Washington Post reviews The Darcy Myth: Jane Austen, Literary Heartthrobs, and the Monsters They Taught Us To Love by Rachel Feder (Quirk; LJ starred review): “Janeites might not walk away from Feder’s book convinced that their beloved hero is, in fact, a monster, but they will enjoy the ride. Feder is an entertaining writer who excels at speaking to a mainstream audience, not just an academic one.”

NPR reviews three new poetry collections: English as a Second Language and Other Poems by Jaswinder Bolina (Copper Canyon Pr.), The Kingdom of Surfaces: Poems by Sally Wen Mao (Graywolf), and Pig: Poems by Sam Sax (Scribner). 

LA Times reviews Same Bed Different Dreams by Ed Park (Random; LJ starred review): “Although Same Bed Different Dreams is one of the most circuitously structured novels in recent memory, the reader is never confused about what’s happening in the practical sense.”

Star Tribune reviews Resurrection Walk by Michael Connelly (Little, Brown): “Yes, I know they're just fictional characters, but the late Tina Turner was wrong. We can always use another hero.”
Briefly Noted

Stephanie Land talks with Seattle Times about her new book, Class: A Memoir of Motherhood, Hunger, and Higher Education (Atria: One Signal). 

Shannon Sanders discusses her new book, Company: Stories (Graywolf), with ElectricLit.

NPR’s “Main Character of the Day” highlights The Golden Screen: The Movies That Made Asian America by Jeff Yang (Black Dog & Leventhal; LJ starred review). 

NPR’s Planet Money delves into Milton Friedman: The Last Conservative by Jennifer Burns (Farrar; LJ starred review), due out next week.

USA Today shares an excerpt from The Invisible Ache: Black Men Identifying Their Pain and Reclaiming Their Power by Courtney B. Vance & Dr. Robin L. Smith (Balance).

Philip Norman chats with FoxNews Digital about his new book, George Harrison: The Reluctant Beatle (Scribner), calling the George Harrison-Eric Clapton love triangle “like an arranged marriage.”

People shares details from Barbra Streisand’s long-awaited memoir, My Name Is Barbra (Viking).

Vogue shares 5 takeaways from Erotic Vagrancy: Everything About Richard Burton and Elizabeth Taylor by Roger Lewis (Mobius).

PopSugar has details about Megan Fox’s new book of poetry, Pretty Boys Are Poisonous (Gallery), out now. People has an interview with Fox.

People highlights the new book CBK: Carolyn Bessette Kennedy: A Life in Fashion by Sunita Kumar Nair (Abrams) and shares an excerpt.

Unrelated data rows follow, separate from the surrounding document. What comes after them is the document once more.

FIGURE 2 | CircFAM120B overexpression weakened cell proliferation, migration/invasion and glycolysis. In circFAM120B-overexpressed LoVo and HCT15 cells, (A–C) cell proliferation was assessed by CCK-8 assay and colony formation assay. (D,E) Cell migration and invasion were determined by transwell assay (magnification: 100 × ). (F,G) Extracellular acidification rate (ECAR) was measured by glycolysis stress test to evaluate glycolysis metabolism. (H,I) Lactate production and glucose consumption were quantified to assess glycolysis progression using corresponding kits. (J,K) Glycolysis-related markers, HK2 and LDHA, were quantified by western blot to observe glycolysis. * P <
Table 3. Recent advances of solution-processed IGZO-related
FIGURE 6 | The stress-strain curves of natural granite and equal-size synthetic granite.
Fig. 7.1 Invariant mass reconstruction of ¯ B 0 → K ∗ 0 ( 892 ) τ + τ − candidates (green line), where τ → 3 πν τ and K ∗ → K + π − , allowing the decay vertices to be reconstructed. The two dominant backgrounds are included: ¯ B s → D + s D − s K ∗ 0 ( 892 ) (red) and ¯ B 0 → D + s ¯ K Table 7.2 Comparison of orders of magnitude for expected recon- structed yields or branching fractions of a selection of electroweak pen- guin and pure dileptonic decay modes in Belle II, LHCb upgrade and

At CrimeReads, author Lee Goldberg writes about Westerns and crime novels and “writing a genre mash-up.”

BBC looks at two new reimaginings of George Orwell’s classic books.

Entertainment Weekly shares an excerpt from Stephen King’s forthcoming story collection, You Like It Darker, due out from Scribner in May.

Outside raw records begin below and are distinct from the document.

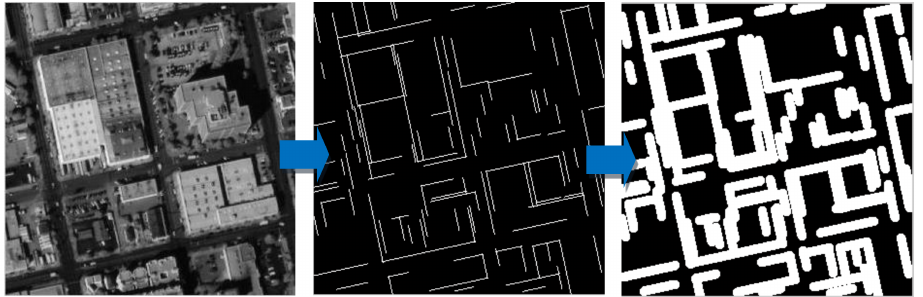
Figure 11. The results of edge line supporting area.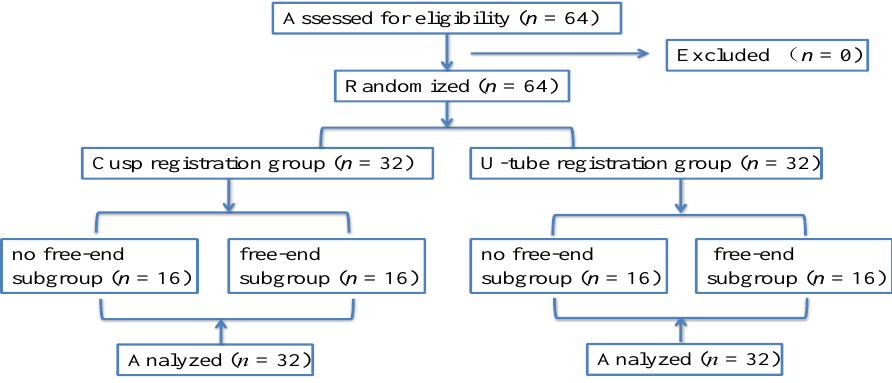
Figure 1. Consort flow diagram showing the grouping of this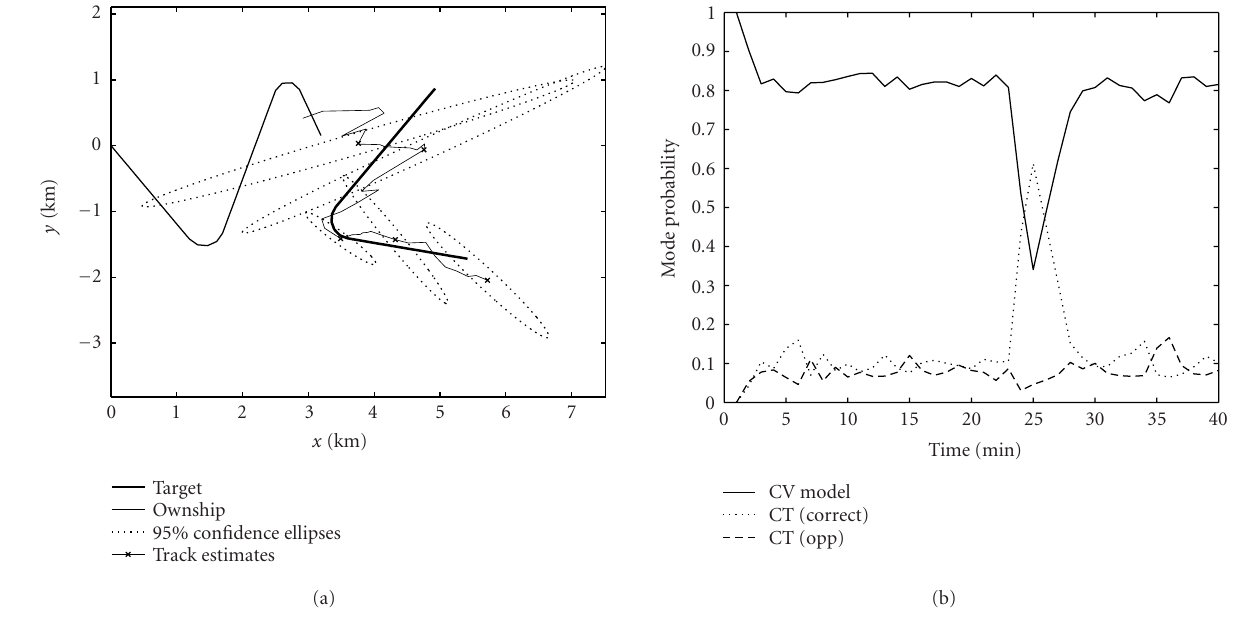
Figure 4: MMPF tracker results. (a) Track estimates and 95% confidence ellipses. (b) Mode probabilities. This is clear from the mode probability curves shown in Figure 3b, where we note that though there is a slight bump in the mode probability for the correct manoeuvre model, the algorithm is unable to establish the occurrence of the ma- noeuvre. The overall result is a track that is showing a ten- dency to diverge from the true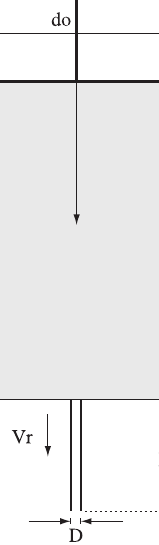
Figure 2. Schematic diagram of the cone and plate rheometer. θ , is the gap angle between cone and plate and r , is the radius of the cone (and plate as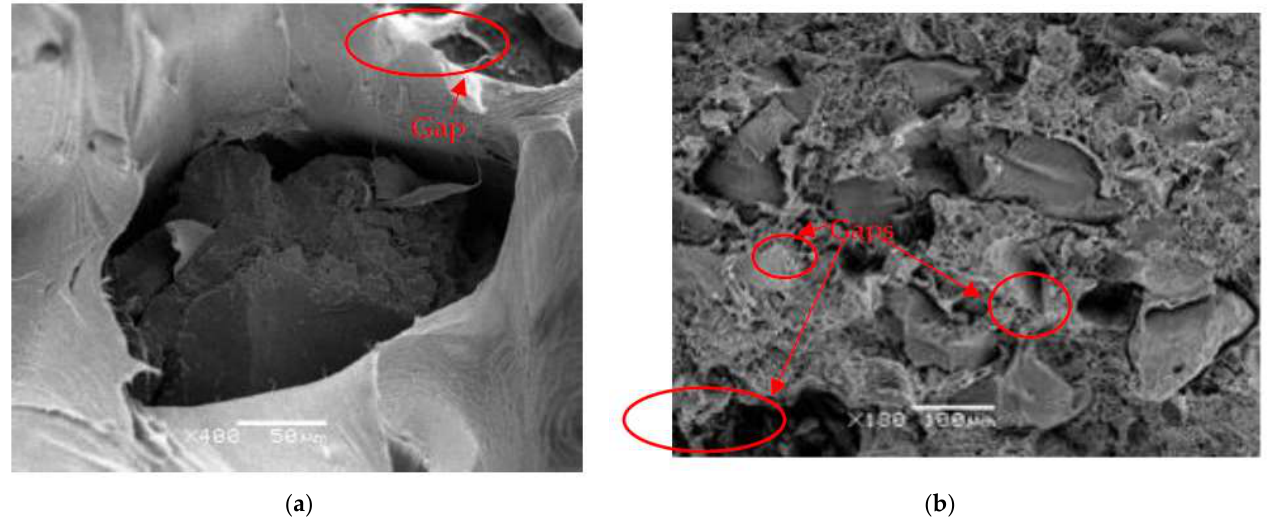
Figure 2. Scanning electron microscopy (SEM) micrographs of ( a ) LDPE/20%GTR compounds at 400 magnification and ( b ) HDPE/20%GTR-compounds at 180 magnifications.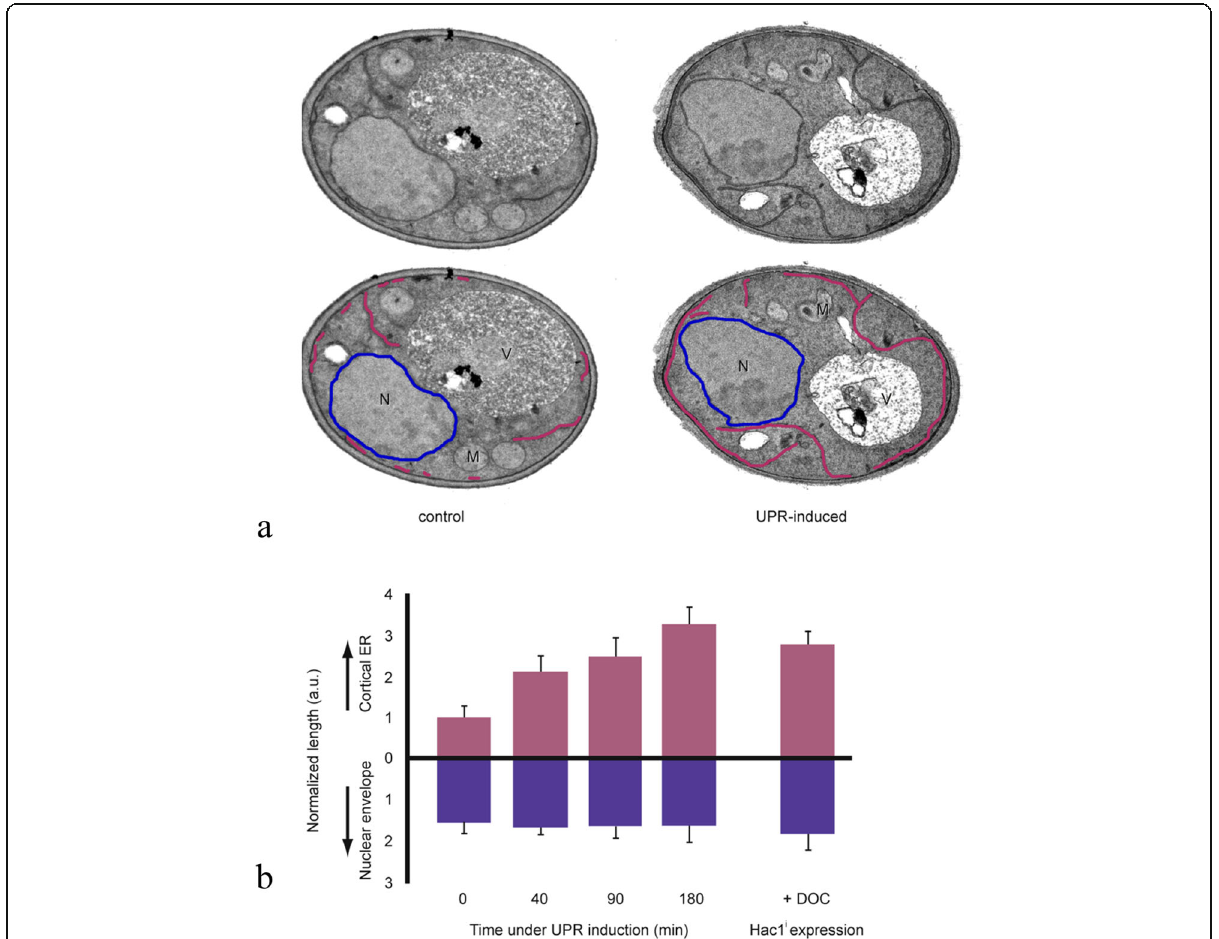
Fig. 2 ER elongation after UPR induced stress. a Determination of ER elongation in cells before (control) and after UPR stress (UPR-induced). TEM examinations of thin sections of a control and an UPR-induced cell were magnified to a resolution of 140 nm (upper images) in which the cortical ER was outlined in magenta, and the nuclear envelope outlined in blue (lower images). Cursory glance reveals UPR stress causes ER elongation with inward displacement of the ER away from the plasma membrane. b Quantification of the cortical ER and nuclear envelope after UPR induction. Length of the ER (as traced in a ) was measured and divided by area of the section generating a normalised length (a.u.). Data plotted relative to time 0. Measurement for each time point corresponds to mean of 25 independent cells. ER , Endoplasmic reticulum; TEM , Transmission electron microscopy; UPR , Unfolded protein response. Adapted with permission from Bernales et al.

LitHub suggests 24 new releases

BookRiot highlights new books for the week

Tor shares “All the New Fantasy Books Arriving in November.”

BookRiot has 10 read-alikes for David Grann’s Killers of the Flower Moon: The Osage Murders and the Birth of the FBI

Authors on Air

Sigrid Nunez discusses her 9th and latest novel The Vulnerables (Riverhead) with NPR’s Morning Edition

Vulture lists “All the Books With 2023 Screen Adaptations.”